I certainly agree that we should stop polluting the atmosphere, and should NOT depend on reforestation to clean up our mess--for one thing because it isn't going to happen. We are destroying earth's forests at a truly alarming rate. And the greedbags who are doing it are NOT going to use any of THEIR profits, or permit themselves to be properly taxed for the common good, to pay for reforestation that keeps up with deforestation, with the starting line being, say, 1900 A.D. (Note: A tree farm is not a forest. It's a farm full of evenly spaced baby trees. True reforestation means leaving the forest alone for about 500 years, so that the volume of living tissue increases, the root and leaf systems can increase to stabilize water flow and prevent soil nutrient loss, and endangered birds, fish and other species can re-establish habitat and recover.)

But these kinds of scientists who focus in on one aspect of the situation, and toss items like this into the corporate newsstream to take the heat off the de-foresters and polluters, are not doing us or the planet any good. There is one such scientist they use in California deforestation permits (called "timber harvest plans") who is always quoted when the issue of salmon land-based spawning habitat comes up (the streams in the forests), and makes the case for "ocean currents" and "overfishing" to explain the grave declines in the salmon population, letting the timber corporations off the hook for pouring rivers of mud and toxic herbicides into the streams where the salmon go to spawn. Obviously, a species that is impacted by overfishing, and/or may be impacted by "ocean currents," will be less able to deal with the stress of mud and pesticides in their spawning habitat. But that overall cumulative effects issue is not what is intended. What is intended is merely having a glib answer--something that sounds good and is plausible--in order to permit more and more and more logging, for the profit of a few, in habitat where there used to be tens of thousands of salmon, and now there are ten, or none.

The matter of global warming is extremely complex, and cannot be reduced to one simple equation (trees as carbon sinks). Global warming is not just making crazy weather and affecting immediate environments like those of the polar regions. It is placing stresses on wildlife, on the oceans, on ocean fisheries, and other systems that are already under stress. For instance, bird and other species' migration patterns have been altered. What happens when a reduced population of birds, affected, say, by a longer flying time, arrives at the nesting site, and finds it paved over, or finds all its favorite trees or shrubs gone. Given the grave loss of biodiversity worldwide, we cannot look at this as a natural development, which nature will solve--i.e., some birds will adapt; they will survive and may repopulate, and the others won't--the pattern of evolution since time immemorial. We have altered things too much, in too many places. The World Wildlife Fund estimates 50 years to the death of the planet! That is, at current levels of consumption, pollution, deforestation and loss of habitat. 50 years!
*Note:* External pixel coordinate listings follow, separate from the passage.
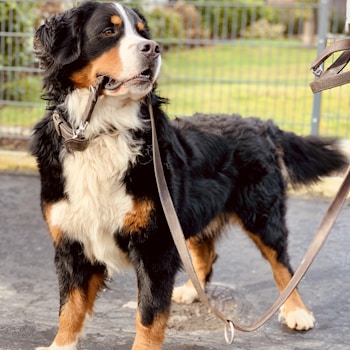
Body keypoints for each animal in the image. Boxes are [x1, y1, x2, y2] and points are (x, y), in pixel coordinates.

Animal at [31, 1, 348, 348]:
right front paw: (61, 344)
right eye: (108, 31)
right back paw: (191, 291)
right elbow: (70, 307)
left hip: (261, 215)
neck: (101, 132)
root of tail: (258, 123)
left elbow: (149, 315)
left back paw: (296, 311)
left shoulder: (155, 246)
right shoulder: (72, 241)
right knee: (207, 253)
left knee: (284, 266)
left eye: (142, 33)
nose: (153, 48)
Obviously, re-forestation and re-vegetation--and STOPPING the destruction of virgin habitat--are one part of the answer. We must address the WHOLE problem, not just the problems humans face of wild weather, or flooded coastal areas, or lack of fish. We must look at secondary impacts, like the one above--multiple impacts on the birds, in a quickly dying planetary ecosystem. Leaving THEIR little piece of habitat alone--not paving it over, not deforesting it-- will help them to survive the OTHER impacts they face, including those of global warming (changed weather, changed food supplies, change in predation patterns, etc.)

Plant away, I'd say. Almost any plant anywhere is better than no plant (with the exception of invasive species). And trees are the best plantings of all, since they quickly create cool, wet areas--and cool, wet and green are good. You don't need a scientist to tell you that. Go outside and FEEL!